Je me raccrochais à l'idée qu'il y avait une infime chance pour que la fièvre tombe d'elle-même et que je puisse rentrer au plus tard le lundi, pour l'anniversaire de Charlotte. Telle une petite musique d'enfant : si tu le veux très fort, ton souhait va se réaliser...
Arrivée dans le service, c'était reparti : pose du cathéter, évaluation des constantes, prises de sang,... On effectua tout une batterie d'analyse, Covid inclus. On écartait aucune hypothèse, même s'il y avait peu de doute sur l'origine de l'infection. Contrairement à ce que je pensais (et ce que j'espérais), je n'ai pas eu droit tout de suite aux antibiotiques. Le chirurgien ne voulait pas prendre le risque de masquer l'infection et passer à côté d'un rejet de greffe. Si c'était bien avéré, il voulait pouvoir agir vite de manière à conserver un maximum de tissus et de graisse dans le sein. En revanche, le service infectieux passa tout de suite faire des prélèvements sur la plaie. Les résultats prendraient plusieurs jours à arriver.
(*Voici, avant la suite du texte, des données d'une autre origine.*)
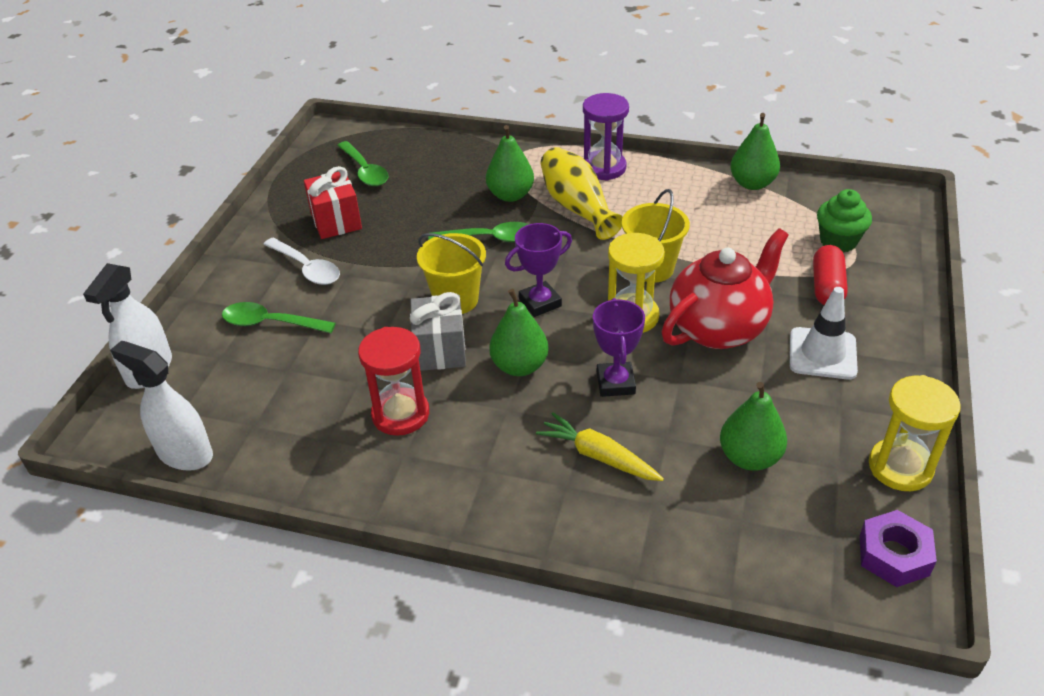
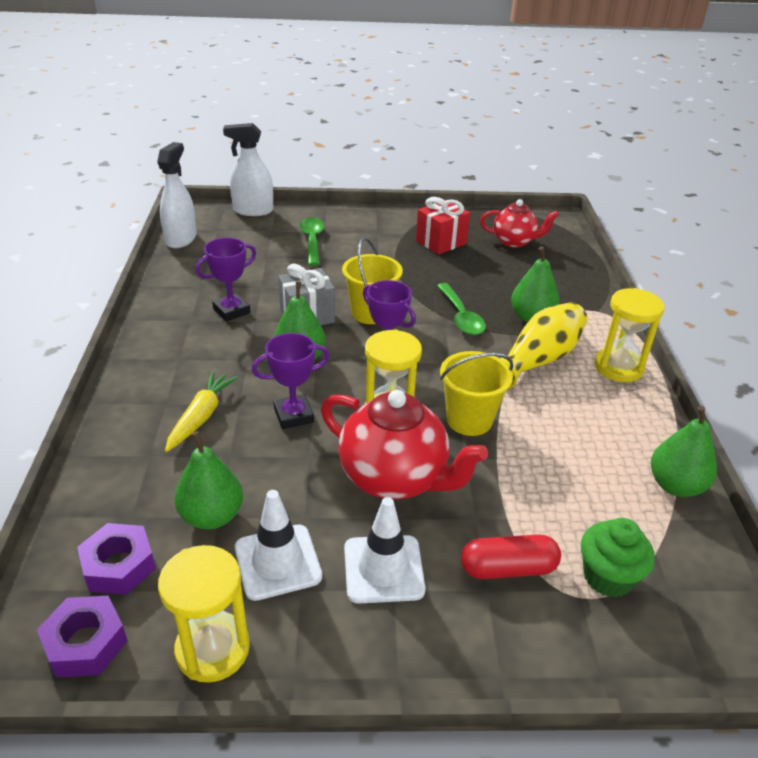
camera: 70 degrees right, 5 degrees down
(307, 268) = (378, 242): white spoon -> none
(365, 171) = (514, 241): green spoon -> red teapot
(400, 414) = (231, 311): red hourglass -> purple trophy
(604, 168) = (618, 367): purple hourglass -> yellow hourglass
(805, 530) = (119, 566): none -> purple nut
(810, 417) = (278, 562): none -> white traffic cone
Je passais donc tout le week-end à lutter contre la fièvre. Toutes les 6 heures, la baisse du doliprane, la température qui remontait. Les infirmières trouvaient que je ne supportais pas trop mal la fièvre. Dès que je dépassais les 39°, elles m'amenaient des poches de glaces. Elles avaient parfois l'air plus préoccupée que moi. J'étais restée dans cet état plusieurs semaines de suite avec le CMV. Pour le moment, je ne tolérais pas trop mal la situation. J'avais par contre le moral dans les chaussettes avec ce retour à l'hôpital...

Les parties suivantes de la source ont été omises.